I believe God loves us.  All of us.  I believe He blesses us, irrespective of our theology or our political beliefs.  But I do not believe His blessing is an indication of His approval of either our theology or our politics. Jesus welcomes every heart turned toward Him.  


There are Truths. Capital T truths that are the same yesterday, today and forever.  These haven’t changed in thirty years or three thousand.  The Truth of God’s love, the Truth of God’s mercy, the Truth of God’s heart for justice.  Faith, hope and love.  The fruit of the Spirit.  

From these Truths, we build structures. As we work out how to put our faith into practice in each generation, we devise programs and organizations, scaffolding to uphold the building in God’s kingdom.  But we must always keep in mind, the scaffolding is not the building.  The building is the Truth.  The scaffolding can be taken down anytime.  Example: Compassion (Truth) for illiterate working children led two gentlemen in 18th century England to start Sunday schools to teach reading, writing, and arithmetic.  Bible knowledge was included in the curriculum but the original intent was social justice — to give uneducated children the chance for a better life.

A hundred years later, after compulsory public education was established and child labor was regulated, churches still kept the Sunday schools but the focus gradually changed to center on Biblical, denominational and character instruction. Because many of us have encountered God through Sunday School, in our minds the church structure becomes enmeshed with who God is.  A suggestion to abolish Sunday School, because its original intention is no longer necessary, would seem almost heretical.  No Sunday School? How about no choir or Sunday worship or prayer meetings?!
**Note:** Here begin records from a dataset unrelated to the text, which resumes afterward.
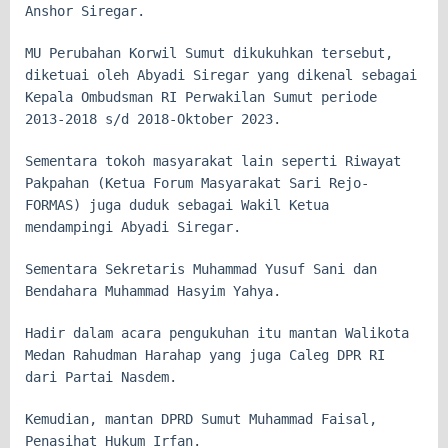
Anshor Siregar.
MU Perubahan Korwil Sumut dikukuhkan tersebut,
diketuai oleh Abyadi Siregar yang dikenal sebagai
Kepala Ombudsman RI Perwakilan Sumut periode
2013-2018 s/d 2018-Oktober 2023.
Sementara tokoh masyarakat lain seperti Riwayat
Pakpahan (Ketua Forum Masyarakat Sari Rejo-
FORMAS) juga duduk sebagai Wakil Ketua
mendampingi Abyadi Siregar.
Sementara Sekretaris Muhammad Yusuf Sani dan
Bendahara Muhammad Hasyim Yahya.
Hadir dalam acara pengukuhan itu mantan Walikota
Medan Rahudman Harahap yang juga Caleg DPR RI
dari Partai Nasdem.
Kemudian, mantan DPRD Sumut Muhammad Faisal,
Penasihat Hukum Irfan.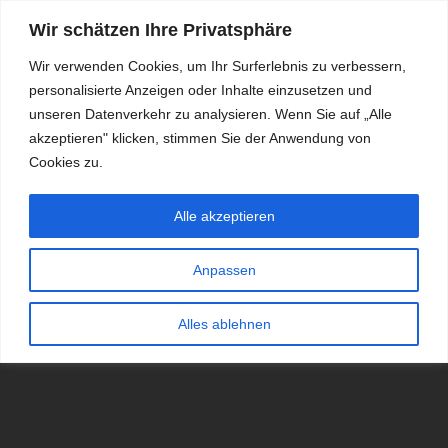
Wir schätzen Ihre Privatsphäre
Wir verwenden Cookies, um Ihr Surferlebnis zu verbessern,
personalisierte Anzeigen oder Inhalte einzusetzen und
RDKS.EXPERT
unseren Datenverkehr zu analysieren. Wenn Sie auf „Alle
akzeptieren" klicken, stimmen Sie der Anwendung von
TESTS, EXPERTEN-TIPPS RUND UM DAS THEMA RDKS UND
TPMS
Cookies zu.
Alle akzeptieren
Anpassen
Alles ablehnen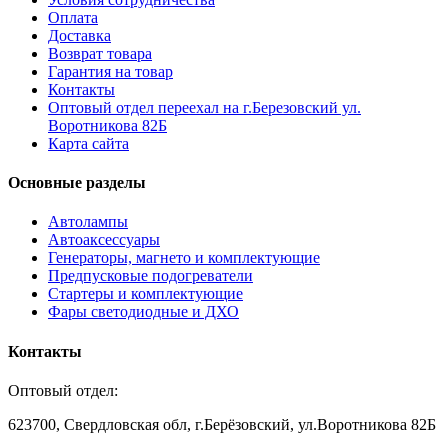
Оплата
Доставка
Возврат товара
Гарантия на товар
Контакты
Оптовый отдел переехал на г.Березовский ул.
Воротникова 82Б
Карта сайта
Основные разделы
Автолампы
Автоаксессуары
Генераторы, магнето и комплектующие
Предпусковые подогреватели
Стартеры и комплектующие
Фары светодиодные и ДХО
Контакты
Оптовый отдел:
623700, Свердловская обл, г.Берёзовский, ул.Воротникова 82Б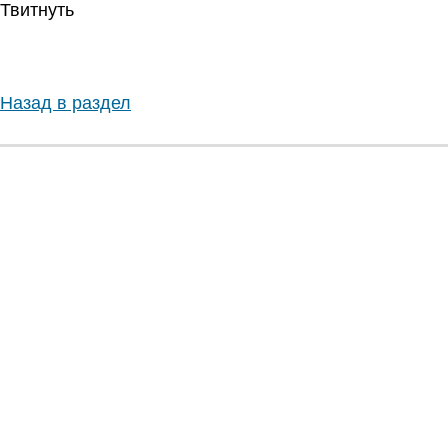
Твитнуть
Назад в раздел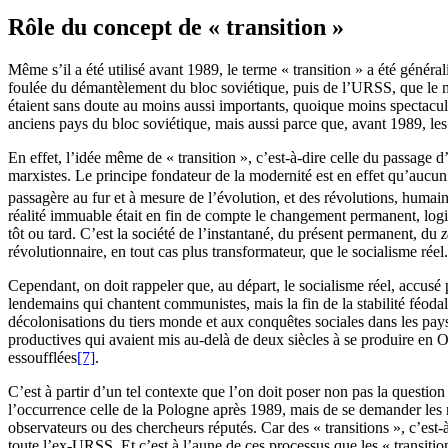
Rôle du concept de « transition »
Même s’il a été utilisé avant 1989, le terme « transition » a été géné
foulée du démantèlement du bloc soviétique, puis de l’URSS, que le 
étaient sans doute au moins aussi importants, quoique moins spectacula
anciens pays du bloc soviétique, mais aussi parce que, avant 1989, le
En effet, l’idée même de « transition », c’est-à-dire celle du passage 
marxistes. Le principe fondateur de la modernité est en effet qu’aucun
passagère au fur et à mesure de l’évolution, et des révolutions, humai
réalité immuable était en fin de compte le changement permanent, logiq
tôt ou tard. C’est la société de l’instantané, du présent permanent, du
révolutionnaire, en tout cas plus transformateur, que le socialisme réel.
Cependant, on doit rappeler que, au départ, le socialisme réel, accusé 
lendemains qui chantent communistes, mais la fin de la stabilité féodale
décolonisations du tiers monde et aux conquêtes sociales dans les pa
productives qui avaient mis au-delà de deux siècles à se produire en O
essoufflées
[7]
.
C’est à partir d’un tel contexte que l’on doit poser non pas la questio
l’occurrence celle de la Pologne après 1989, mais de se demander les ra
observateurs ou des chercheurs réputés. Car des « transitions », c’est
toute l’ex-URSS. Et c’est à l’aune de ces processus que les « transit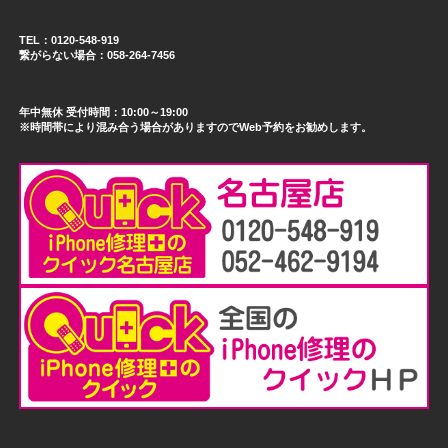
TEL：0120-548-919
繋がらない場合：058-264-7456
年中無休 受付時間：10:00～19:00
※時間帯により混み合う場合がありますのでWeb予約をお勧めします。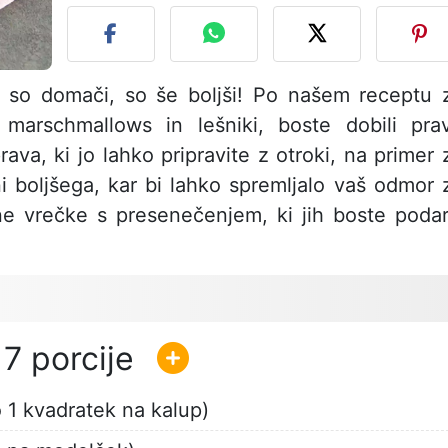
 so domači, so še boljši! Po našem receptu 
marschmallows in lešniki, boste dobili pra
ava, ki jo lahko pripravite z otroki, na primer 
i boljšega, kar bi lahko spremljalo vaš odmor 
ne vrečke s presenečenjem, ki jih boste podari
7
 1 kvadratek na kalup)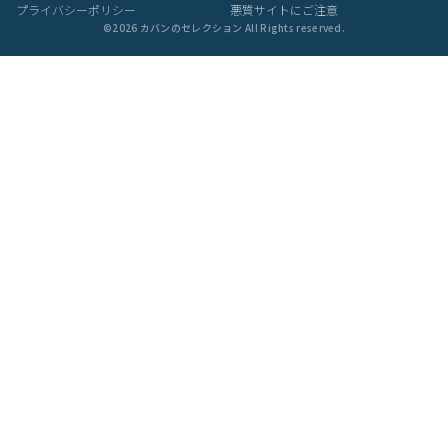
プライバシーポリシー
悪質サイトにご注意
©
2026
カバンのセレクション All Rights reserved.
Last year, to imagine having a relationship with God that didn’t include these things, would’ve seemed ridiculous to some Christians.  And today?  Perhaps one of the hidden blessings of this time of pandemic has been to jar us away from all we thought was God to reveal who our Creator truly is.  What are the true Truths?  What stands when buildings and meetings and programs are shaken?  If all of that came crashing down, when it is just you and God, what do you hear Him whispering to you?

The societal and structural issues we face today are complicated, but not unsolvable. We need consensus and dissent working together.  We need to recognize the immense value of whoever we perceive as “other.”  We are not being called to battle each other.  It’s time to lay down those rusty paradigms.  We don’t need watchmen on the walls; we don’t need to build walls with a sword in one hand.  We don’t need to march to “Onward Christian Soldiers.”
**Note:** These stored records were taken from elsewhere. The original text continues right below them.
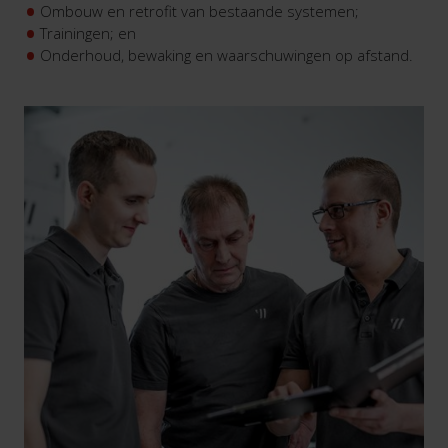
Ombouw en retrofit van bestaande systemen;
Trainingen; en
Onderhoud, bewaking en waarschuwingen op afstand.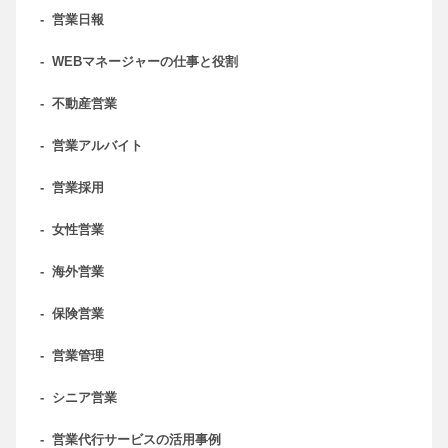
-
営業日報
-
WEBマネージャーの仕事と役割
-
不動産営業
-
営業アルバイト
-
営業採用
-
女性営業
-
海外営業
-
保険営業
-
営業管理
-
シニア営業
-
営業代行サービスの活用事例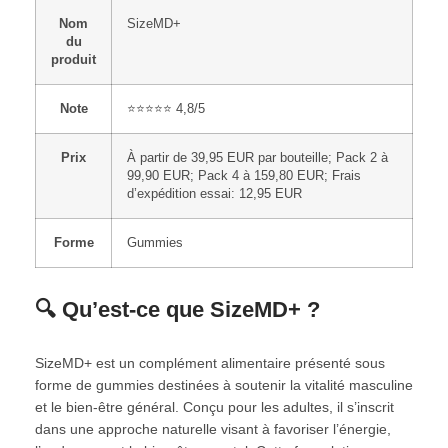
Nom
SizeMD+
du
produit
Note
⭐⭐⭐⭐⭐ 4,8/5
Prix
À partir de 39,95 EUR par bouteille; Pack 2 à
99,90 EUR; Pack 4 à 159,80 EUR; Frais
d’expédition essai: 12,95 EUR
Forme
Gummies
🔍 Qu’est-ce que SizeMD+ ?
SizeMD+ est un complément alimentaire présenté sous
forme de gummies destinées à soutenir la vitalité masculine
et le bien-être général. Conçu pour les adultes, il s’inscrit
dans une approche naturelle visant à favoriser l’énergie,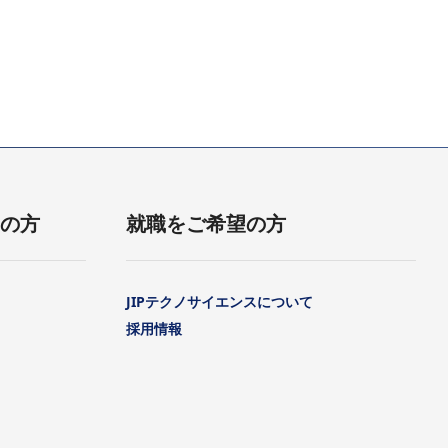
用の方
就職をご希望の方
JIPテクノサイエンスについて
採用情報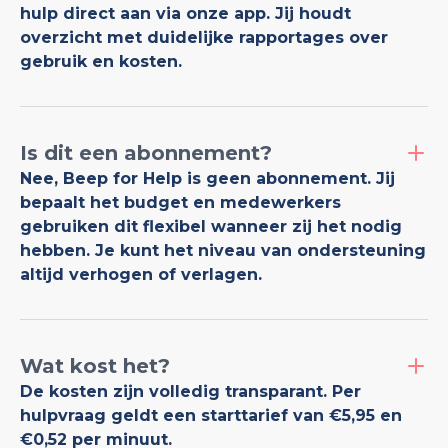
hulp direct aan via onze app. Jij houdt
overzicht met duidelijke rapportages over
gebruik en kosten.
Is dit een abonnement?
Nee, Beep for Help is geen abonnement. Jij
bepaalt het budget en medewerkers
gebruiken dit flexibel wanneer zij het nodig
hebben. Je kunt het niveau van ondersteuning
altijd verhogen of verlagen.
Wat kost het?
De kosten zijn volledig transparant. Per
hulpvraag geldt een starttarief van €5,95 en
€0,52 per minuut.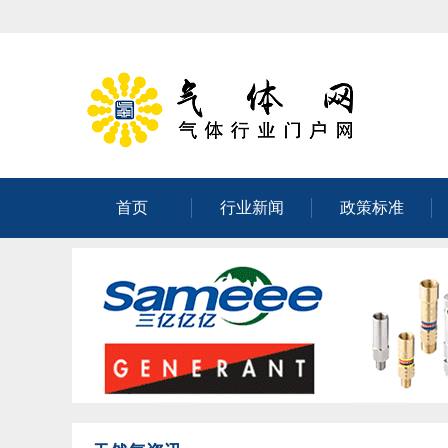
首页
行业新闻
政策标准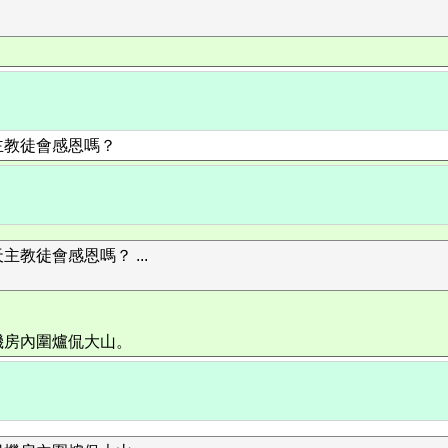
主教徒會感恩嗎？
教徒會感恩嗎？ ...
機房內圍爐侃大山。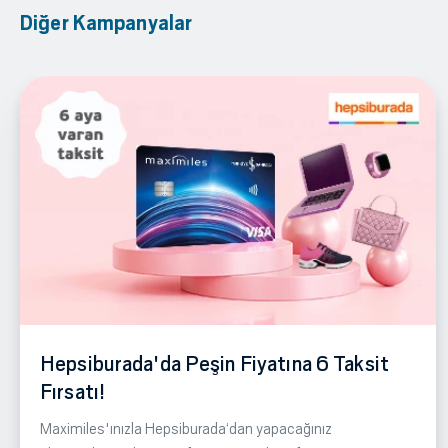
Diğer Kampanyalar
Hepsiburada'da Peşin Fiyatına 6 Taksit
Fırsatı!
Maximiles'ınızla Hepsiburada‘dan yapacağınız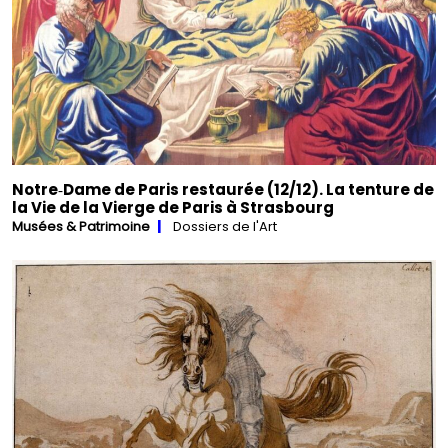
Notre‑Dame de Paris restaurée (12/12). La tenture de
la Vie de la Vierge de Paris à Strasbourg
Musées & Patrimoine
Dossiers de l'Art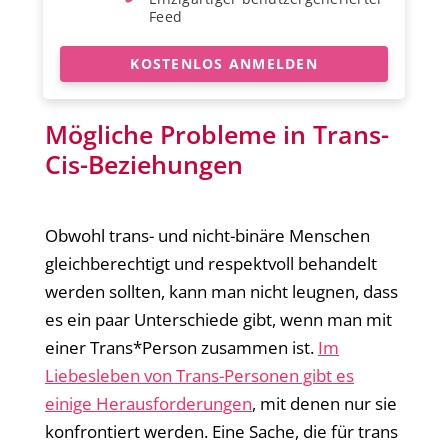
Feed
KOSTENLOS ANMELDEN
Mögliche Probleme in Trans-
Cis-Beziehungen
Obwohl trans- und nicht-binäre Menschen
gleichberechtigt und respektvoll behandelt
werden sollten, kann man nicht leugnen, dass
es ein paar Unterschiede gibt, wenn man mit
einer Trans*Person zusammen ist.
Im
Liebesleben von Trans-Personen gibt es
einige Herausforderungen
, mit denen nur sie
konfrontiert werden. Eine Sache, die für trans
I get it, I do.  This has been a tough year for everyone; it’s natural to feel defensive in the midst of so much turmoil.  The pandemic. The social upheaval. Right now, a wildfire that is only 2% contained is burning a few miles from our Santa Cruz home.  It has only been three weeks since last month’s hurricane; I’m looking up sideways and saying, “Really, God?”
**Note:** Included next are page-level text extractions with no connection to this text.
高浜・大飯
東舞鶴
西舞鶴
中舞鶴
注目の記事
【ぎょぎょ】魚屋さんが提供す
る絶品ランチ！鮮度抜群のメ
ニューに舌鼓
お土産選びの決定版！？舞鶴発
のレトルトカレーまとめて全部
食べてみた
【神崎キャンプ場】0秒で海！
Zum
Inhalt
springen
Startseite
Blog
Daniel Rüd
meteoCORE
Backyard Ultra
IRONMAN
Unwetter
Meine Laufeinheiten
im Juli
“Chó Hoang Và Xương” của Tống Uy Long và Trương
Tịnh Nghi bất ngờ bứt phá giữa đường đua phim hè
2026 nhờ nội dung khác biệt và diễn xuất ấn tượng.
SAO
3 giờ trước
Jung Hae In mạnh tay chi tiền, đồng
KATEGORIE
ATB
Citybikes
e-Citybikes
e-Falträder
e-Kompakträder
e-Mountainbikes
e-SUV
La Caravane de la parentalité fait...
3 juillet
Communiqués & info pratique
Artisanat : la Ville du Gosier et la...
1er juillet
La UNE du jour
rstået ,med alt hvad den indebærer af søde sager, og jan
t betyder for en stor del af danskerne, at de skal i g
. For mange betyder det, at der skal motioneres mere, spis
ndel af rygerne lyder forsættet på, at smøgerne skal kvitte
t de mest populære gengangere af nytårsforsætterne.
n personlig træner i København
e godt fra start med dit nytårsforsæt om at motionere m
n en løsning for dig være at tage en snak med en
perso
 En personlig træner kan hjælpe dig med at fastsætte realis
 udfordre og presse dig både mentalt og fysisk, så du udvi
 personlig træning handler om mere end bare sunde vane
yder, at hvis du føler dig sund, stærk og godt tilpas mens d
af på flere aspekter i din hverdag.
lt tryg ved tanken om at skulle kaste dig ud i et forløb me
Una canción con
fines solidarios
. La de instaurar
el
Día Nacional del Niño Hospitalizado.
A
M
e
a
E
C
I have a choice right now.  I can growl at the climate change deniers who blocked meaningful legislation a decade ago.  I can be fearful and obsessively refresh the CalFire map (ok, been there, done that.) I can put on a plastic smile and say, “Oh, boy, here’s yet another opportunity to rely on Your strength.”  Or I can be real. And while I may cycle through all of these (minus the plastic smile), I really do know everything is going to be okay. Whether my stuff burns up or not.  Whether Covid-19 ends my life or not. In that place where it is just me and God, I know I’m being held and loved.  That solidness has been six decades in the making.   And it’s a lovely place to be.